Javier Muñoz Soro est professeur à la Faculté de sciences politiques et de sociologie de l'Université Complutense de Madrid. Il a enseigné à l'Université de Cagliari (Italie) et a travaillé comme chercheur à l'UNED. Ses recherches se sont concentrées sur l'histoire culturelle de l'Espagne pendant la dictature de Franco et la transition vers la démocratie – en particulier en ce qui concerne les médias, le discours politique et les intellectuels – ainsi que les relations entre l'Espagne et l'Italie au cours de cette même période. Il est l'auteur de Cuadernos para el Diálogo (1963-1976). Una historia cultural del segundo franquismo (2006) et a édité des volumes tels que Culturas y políticas de la violencia. España siglo XX (2005), Patria, Pan... Amore e Fantasia. La España franquista y sus relaciones con Italia, 1945-1975 (2017), et España en democracia, 1975-2011 (2017). Il a également édité des numéros spéciaux et publié des articles dans des revues telles que Ayer, Historia y Política, Revista de Estudios Políticos, Historia Social, Política y Sociedad, Historia del Presente, Bulletin d'histoire contemporaine de l'Espagne, International Journal of Iberian Studies, Memoria e Ricerca et Mondo Contemporaneo.
Résumé :
Les intellectuels espagnols des années 1960 ont embrassé l'engagement politique avec la ferveur d'un converti.
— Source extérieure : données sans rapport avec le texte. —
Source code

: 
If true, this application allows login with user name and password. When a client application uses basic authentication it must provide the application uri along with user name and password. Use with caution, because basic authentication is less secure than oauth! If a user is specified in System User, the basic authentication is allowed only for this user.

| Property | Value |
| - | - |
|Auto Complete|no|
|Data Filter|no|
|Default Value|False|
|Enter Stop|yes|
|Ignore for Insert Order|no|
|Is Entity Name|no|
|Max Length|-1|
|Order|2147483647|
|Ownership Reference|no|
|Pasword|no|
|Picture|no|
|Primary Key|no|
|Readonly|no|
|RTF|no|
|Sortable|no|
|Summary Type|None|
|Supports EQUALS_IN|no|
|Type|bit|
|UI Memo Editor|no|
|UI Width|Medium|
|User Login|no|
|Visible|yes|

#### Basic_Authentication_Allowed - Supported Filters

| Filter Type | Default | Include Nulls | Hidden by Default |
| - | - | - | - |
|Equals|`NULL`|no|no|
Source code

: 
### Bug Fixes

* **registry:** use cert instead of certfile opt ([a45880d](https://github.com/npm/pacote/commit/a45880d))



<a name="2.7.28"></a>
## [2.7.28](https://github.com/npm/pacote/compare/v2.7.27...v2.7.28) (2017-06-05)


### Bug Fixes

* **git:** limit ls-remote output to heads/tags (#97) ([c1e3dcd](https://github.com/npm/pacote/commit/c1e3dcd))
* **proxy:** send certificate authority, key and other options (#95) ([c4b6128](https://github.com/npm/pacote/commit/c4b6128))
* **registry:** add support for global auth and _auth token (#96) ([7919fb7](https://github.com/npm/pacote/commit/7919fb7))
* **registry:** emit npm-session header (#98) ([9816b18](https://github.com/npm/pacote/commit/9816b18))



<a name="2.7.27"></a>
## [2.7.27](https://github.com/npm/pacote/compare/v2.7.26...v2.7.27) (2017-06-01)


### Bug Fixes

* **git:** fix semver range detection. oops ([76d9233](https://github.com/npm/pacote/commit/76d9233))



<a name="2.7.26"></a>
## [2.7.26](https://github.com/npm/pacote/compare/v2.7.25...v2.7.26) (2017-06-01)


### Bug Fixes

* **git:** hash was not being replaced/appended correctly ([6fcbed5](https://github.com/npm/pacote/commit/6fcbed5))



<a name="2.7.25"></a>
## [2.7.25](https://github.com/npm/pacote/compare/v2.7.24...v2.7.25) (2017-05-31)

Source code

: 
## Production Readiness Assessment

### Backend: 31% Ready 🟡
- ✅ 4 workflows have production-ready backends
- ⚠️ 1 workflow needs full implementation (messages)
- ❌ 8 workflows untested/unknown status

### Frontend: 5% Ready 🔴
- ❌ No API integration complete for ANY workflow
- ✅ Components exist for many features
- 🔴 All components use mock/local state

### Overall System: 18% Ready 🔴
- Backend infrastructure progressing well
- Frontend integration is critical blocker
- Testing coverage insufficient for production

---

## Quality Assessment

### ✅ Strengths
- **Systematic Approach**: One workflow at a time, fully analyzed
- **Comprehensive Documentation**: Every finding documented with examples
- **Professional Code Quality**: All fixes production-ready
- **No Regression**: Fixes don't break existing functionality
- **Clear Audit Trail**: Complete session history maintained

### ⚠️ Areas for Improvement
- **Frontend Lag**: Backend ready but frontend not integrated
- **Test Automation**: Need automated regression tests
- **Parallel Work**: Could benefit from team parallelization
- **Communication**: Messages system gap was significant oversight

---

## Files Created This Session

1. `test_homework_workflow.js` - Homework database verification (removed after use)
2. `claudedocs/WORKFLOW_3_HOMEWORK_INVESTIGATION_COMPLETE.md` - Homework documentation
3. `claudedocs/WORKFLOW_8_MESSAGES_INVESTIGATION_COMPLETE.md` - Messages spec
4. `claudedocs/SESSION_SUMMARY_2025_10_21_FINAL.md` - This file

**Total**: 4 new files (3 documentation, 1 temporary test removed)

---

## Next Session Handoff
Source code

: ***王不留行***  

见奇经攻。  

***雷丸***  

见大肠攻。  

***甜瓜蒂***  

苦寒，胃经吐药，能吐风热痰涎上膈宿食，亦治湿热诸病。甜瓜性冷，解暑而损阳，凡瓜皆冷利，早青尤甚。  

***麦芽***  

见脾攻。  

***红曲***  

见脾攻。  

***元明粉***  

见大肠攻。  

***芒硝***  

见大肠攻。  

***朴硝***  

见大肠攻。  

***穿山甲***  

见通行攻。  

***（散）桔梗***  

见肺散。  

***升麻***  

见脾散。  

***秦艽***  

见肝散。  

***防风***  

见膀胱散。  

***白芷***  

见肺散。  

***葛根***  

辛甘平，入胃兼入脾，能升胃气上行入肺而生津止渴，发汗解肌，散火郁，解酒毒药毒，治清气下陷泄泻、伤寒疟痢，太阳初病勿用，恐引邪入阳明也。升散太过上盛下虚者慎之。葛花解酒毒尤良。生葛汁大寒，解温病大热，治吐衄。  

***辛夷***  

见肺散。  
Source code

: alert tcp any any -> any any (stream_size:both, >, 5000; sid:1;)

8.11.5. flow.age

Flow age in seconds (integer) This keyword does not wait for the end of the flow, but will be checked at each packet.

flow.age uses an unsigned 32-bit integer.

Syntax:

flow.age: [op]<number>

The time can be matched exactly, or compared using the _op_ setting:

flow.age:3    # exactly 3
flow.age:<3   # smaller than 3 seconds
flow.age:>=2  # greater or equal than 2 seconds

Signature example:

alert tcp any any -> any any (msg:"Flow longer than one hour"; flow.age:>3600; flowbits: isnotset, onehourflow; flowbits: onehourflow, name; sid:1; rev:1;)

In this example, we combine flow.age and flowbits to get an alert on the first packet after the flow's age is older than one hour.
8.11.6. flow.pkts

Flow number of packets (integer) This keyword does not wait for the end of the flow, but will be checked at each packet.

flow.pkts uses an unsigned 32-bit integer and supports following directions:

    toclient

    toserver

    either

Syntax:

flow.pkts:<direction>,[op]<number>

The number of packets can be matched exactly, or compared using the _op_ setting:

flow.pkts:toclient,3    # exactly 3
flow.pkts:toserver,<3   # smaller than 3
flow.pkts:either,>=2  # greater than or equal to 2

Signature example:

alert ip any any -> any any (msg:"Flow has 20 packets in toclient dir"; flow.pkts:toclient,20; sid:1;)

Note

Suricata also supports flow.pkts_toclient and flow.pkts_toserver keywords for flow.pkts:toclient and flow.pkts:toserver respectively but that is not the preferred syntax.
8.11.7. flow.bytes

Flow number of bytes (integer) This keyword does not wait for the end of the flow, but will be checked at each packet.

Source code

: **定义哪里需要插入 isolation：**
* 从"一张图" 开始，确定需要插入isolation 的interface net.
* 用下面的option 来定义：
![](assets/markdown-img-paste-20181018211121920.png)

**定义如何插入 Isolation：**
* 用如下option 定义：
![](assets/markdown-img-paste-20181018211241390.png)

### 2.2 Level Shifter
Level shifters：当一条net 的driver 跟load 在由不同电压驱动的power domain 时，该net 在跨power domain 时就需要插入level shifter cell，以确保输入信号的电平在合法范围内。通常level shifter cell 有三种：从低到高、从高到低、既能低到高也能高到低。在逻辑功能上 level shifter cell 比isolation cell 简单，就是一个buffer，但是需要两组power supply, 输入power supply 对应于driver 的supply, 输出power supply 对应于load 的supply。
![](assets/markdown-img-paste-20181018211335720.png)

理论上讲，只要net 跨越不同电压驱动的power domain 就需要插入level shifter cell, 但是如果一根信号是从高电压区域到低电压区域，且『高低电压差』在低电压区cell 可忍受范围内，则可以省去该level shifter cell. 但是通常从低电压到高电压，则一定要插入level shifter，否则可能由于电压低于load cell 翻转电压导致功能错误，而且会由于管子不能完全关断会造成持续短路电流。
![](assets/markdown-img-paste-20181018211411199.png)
La nature exacte de cet « engagement » n'était pas très claire — il s'agissait avant tout d'un mot-symbole, d'un signifiant vide —, mais l'engagement dans son époque s'imposait comme une nécessité incontournable, une leçon héritée de Jean-Paul Sartre. En réalité, si la culture espagnole récente possédait quelque chose en abondance, c'était bien l'engagement. Les intellectuels pro-franquistes étaient certes très militants, mais la majorité d'entre eux étaient devenus fonctionnaires, s'accommodant rapidement des privilèges de la victoire ; ils ne laissaient derrière eux que silence et peur face à toute critique, une rupture avec un passé culturel séculaire et un paysage de terre brûlée pour la nouvelle génération universitaire. Désabusée par les promesses non tenues d'une révolution en attente, par l'injustice sociale et par un catholicisme triomphaliste mais creux, cette nouvelle génération a entamé un lent processus d'autocritique — mû par un sentiment de culpabilité et de devoir — qui s'est traduit dans ses œuvres ainsi que dans des initiatives telles que le Service universitaire du travail (SUT). L'intellectuel « pur », retranché dans sa tour d'ivoire — existentiel, introspectif et indifférent aux problèmes de société de son temps — était perçu comme tout simplement immoral. Cette éthique de l'engagement concevait la culture et la politique en termes moraux ; le « je » cédait la place au « nous », et le singulier se dissolvait dans le pluriel.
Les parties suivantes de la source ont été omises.